O sistema adotará o modelo “Human-in-the-Loop”, no qual toda produção da Inteligência Artificial será revisada por magistrados e assessores antes de qualquer utilização. Dessa forma, nenhuma decisão judicial será tomada automaticamente.

Outra característica da plataforma é a possibilidade de personalização.

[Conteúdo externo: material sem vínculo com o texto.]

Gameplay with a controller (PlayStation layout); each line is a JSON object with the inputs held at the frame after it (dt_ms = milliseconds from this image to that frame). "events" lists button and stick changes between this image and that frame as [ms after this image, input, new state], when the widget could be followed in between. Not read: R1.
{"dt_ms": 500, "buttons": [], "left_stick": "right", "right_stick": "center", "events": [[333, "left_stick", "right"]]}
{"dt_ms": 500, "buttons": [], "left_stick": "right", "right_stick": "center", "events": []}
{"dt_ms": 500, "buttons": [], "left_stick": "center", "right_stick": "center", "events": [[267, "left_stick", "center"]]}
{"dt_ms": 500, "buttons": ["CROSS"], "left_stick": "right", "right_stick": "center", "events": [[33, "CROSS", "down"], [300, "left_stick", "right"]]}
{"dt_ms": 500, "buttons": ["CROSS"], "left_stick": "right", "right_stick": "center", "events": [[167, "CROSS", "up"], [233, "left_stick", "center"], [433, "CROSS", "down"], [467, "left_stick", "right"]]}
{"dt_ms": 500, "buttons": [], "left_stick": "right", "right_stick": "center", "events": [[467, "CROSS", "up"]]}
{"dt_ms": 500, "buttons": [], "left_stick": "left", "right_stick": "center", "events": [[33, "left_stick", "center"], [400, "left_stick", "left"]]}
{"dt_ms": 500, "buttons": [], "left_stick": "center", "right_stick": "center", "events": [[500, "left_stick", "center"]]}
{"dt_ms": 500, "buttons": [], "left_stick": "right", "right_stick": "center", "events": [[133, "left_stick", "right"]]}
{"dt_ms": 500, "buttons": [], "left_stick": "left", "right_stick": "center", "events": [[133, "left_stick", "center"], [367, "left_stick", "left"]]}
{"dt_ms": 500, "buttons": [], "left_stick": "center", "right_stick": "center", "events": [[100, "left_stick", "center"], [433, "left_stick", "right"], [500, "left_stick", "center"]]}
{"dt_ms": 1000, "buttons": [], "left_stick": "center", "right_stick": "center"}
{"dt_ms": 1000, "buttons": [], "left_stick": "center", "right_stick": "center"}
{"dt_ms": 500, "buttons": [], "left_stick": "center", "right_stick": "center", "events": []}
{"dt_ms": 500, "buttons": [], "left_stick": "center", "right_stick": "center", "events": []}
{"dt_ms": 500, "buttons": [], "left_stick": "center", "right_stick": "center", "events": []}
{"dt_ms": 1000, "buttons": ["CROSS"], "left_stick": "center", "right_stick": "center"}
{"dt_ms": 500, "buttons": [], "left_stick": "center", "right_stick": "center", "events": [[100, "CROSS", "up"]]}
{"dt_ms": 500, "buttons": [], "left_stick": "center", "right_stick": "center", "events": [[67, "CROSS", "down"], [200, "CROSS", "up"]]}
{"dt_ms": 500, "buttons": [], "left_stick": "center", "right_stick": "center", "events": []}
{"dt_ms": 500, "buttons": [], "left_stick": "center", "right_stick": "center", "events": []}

Cada gabinete poderá utilizar modelos próprios de documentos, glossários, orientações internas e padrões de redação, permitindo que a ferramenta se adapte às rotinas e ao estilo de trabalho de cada equipe.

Os próprios usuários também poderão atualizar as instruções fornecidas ao sistema diretamente pela interface da aplicação, sem necessidade de alterações pela equipe de tecnologia do tribunal.

Além disso, o Arandu Gabinete utilizará um glossário controlado de classes processuais para padronizar as classificações sugeridas pela Inteligência Artificial, reduzindo inconsistências e aumentando a precisão das informações.

De acordo com o TJAM, a expectativa é reduzir o tempo gasto na leitura inicial dos autos e na preparação de minutas, permitindo que magistrados e assessores concentrem seus esforços na análise jurídica e nas questões de maior complexidade.

Nesta fase inicial, o Tribunal abriu um projeto-piloto para os gabinetes interessados em testar a ferramenta. As solicitações de participação devem ser encaminhadas ao Comitê de Governança de Inteligência Artificial por meio do Sistema Eletrônico de Informações (SEI) da Corte.